MrYsLab / telemetrix

A user-extensible replacement for StandardFirmata. All without the complexity of Firmata!
GNU Affero General Public License v3.0
68 stars 26 forks source link

Error trying to register digital and analog pins together #36

Closed caipiranima closed 2 years ago

caipiranima commented 2 years ago

First of all, thank you very much for this incredible project. It is simple and powerfull!

I created a clock that works like this: a Raspebrry Pi controlling and Arduino that at every minute call a program write in Python/Telemetrix that updates the clock. The clock has three wheels with the numbers, a step motor controlling each one and a sensor for each that identifies when a number was changed to stop the motor.

So far, I managed to make the clock work if it is already configured. Then I tryied to create a mechanism to configure the clock when it is first powered on, and that is my problem.

I use a set of buttons connected to the digital pins (2, 3, 4, 5). I also use the analog pins 0, 1 and 2 for the sensors to stop the motors.

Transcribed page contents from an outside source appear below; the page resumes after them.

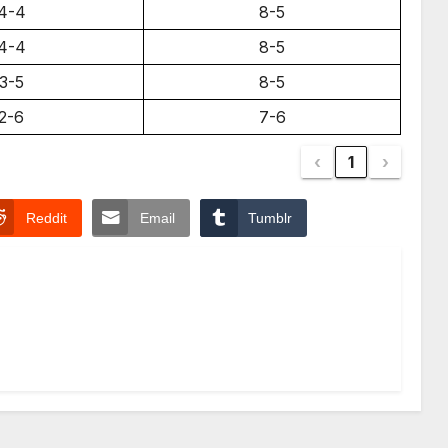
4-4
8-5
4-4
8-5
3-5
8-5
2-6
7-6
‹
1
›
Reddit
Email
Tumblr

The problem is when I call the method sundial.update_time_cylinder from inside the callback of the button press (configure_sundail.handle_btn_pressed), it starts the motor but never stops. It seens the callback sundial.stop_sensor_change is never called.

I want to knopw if you have some clue of what I'm doing wrong. The file update_time.py is the one executed every minute and it calls sundial.update_time_cylinder, but this way it works.

Thank you!

Link for the code: https://gist.github.com/caipiranima/4ce87a6d10f74164beb8c87c72a3364f

MrYsLab commented 2 years ago

@caipiranima Thanks for providing the code. The problem may have something to do with re-initializing the analog input pin. Could you please try removing:

the_board.set_pin_mode_analog_input(STOP_SENSOR_PIN[cylinder_idx], differential=10, callback=stop_sensor_change)

from _stop_sensorchange() and initialize each analog input pin in _configuresundial.py?

Please let me know if that resolves the issue or not. Thanks.

caipiranima commented 2 years ago

Thank you for the reply!

I tryed what you suggested but with no success. It seems that the problem is to call sundial.update_time_cylinder from inside a callback function (in this case configure_sundail.handle_btn_pressed). When I call it directly it works.

I don't know if it is something related to sync or async functions, I'm not very familiar with those concepts.

I'll keep trying.

Thank you again!

MrYsLab commented 2 years ago

Thanks for letting me know. Asyncio does not come into play since you are using the non-asyncio library. Revisiting your code, I don't understand the relationship between configure_sundial.py and the two other Python scripts.

I assume you are running a single Python script that does not do what you wish. If you can provide that script, I would be happy to look at it to try to figure the problem out.

I don't know if you are comfortable with working with Python classes or not, but I have been burned by using Globals in Python. Placing everything in a class (or two) alleviates the need for globals and makes everything explicit. Thanks.

caipiranima commented 2 years ago

Those three scripts are the only ones I'm using. I call configure_sundial.py when I turn on the clock to set the time and update_time.py every minute to update the clock display. Then both call sundial.update_time_cylinder to change the number displayed.

I think I figured a solution for now. I changed the way I handle the digital pin callback. Now, instead of call sundial.update_time_cylinder on the callback, I just set some flags and call the function on the main one. This way I get rid of the global board variable. Also I have more control over multiple callings of sundial.update_time_cylinder. I updated the gist, if somenone is interested:

I still have an issue, a "Maximum number of steppers has already been assigned" exception. I think it is because I set the motor many times but not unregister it (don't know if it is possible). The best way to do that seem to use classes, as you suggested. This way I can instatiate only once each motor and problably don't get the exception again.

Thank you very much for all the help and this incredible library. I learned a lot in the proccess. Keep up with the amazing work!

MrYsLab commented 2 years ago

I am unsure why the code is spread across three files, but that might be a matter of coding style.

I prefer to have all the code in a single file, whether a class is used to implement the design or not.

In general, a set_pin_mode type method call should only be done once. That goes for all pin types - digital, analog, and stepper. You might wish to initialize all the pins in configure_sundial().

caipiranima commented 2 years ago

I have two programs that run in different moments. And then I have a common method used by both, that's why I created a third file. But yes, it is possible to make in a single file.

Well, I'll close the issue. Again, thank you for the help!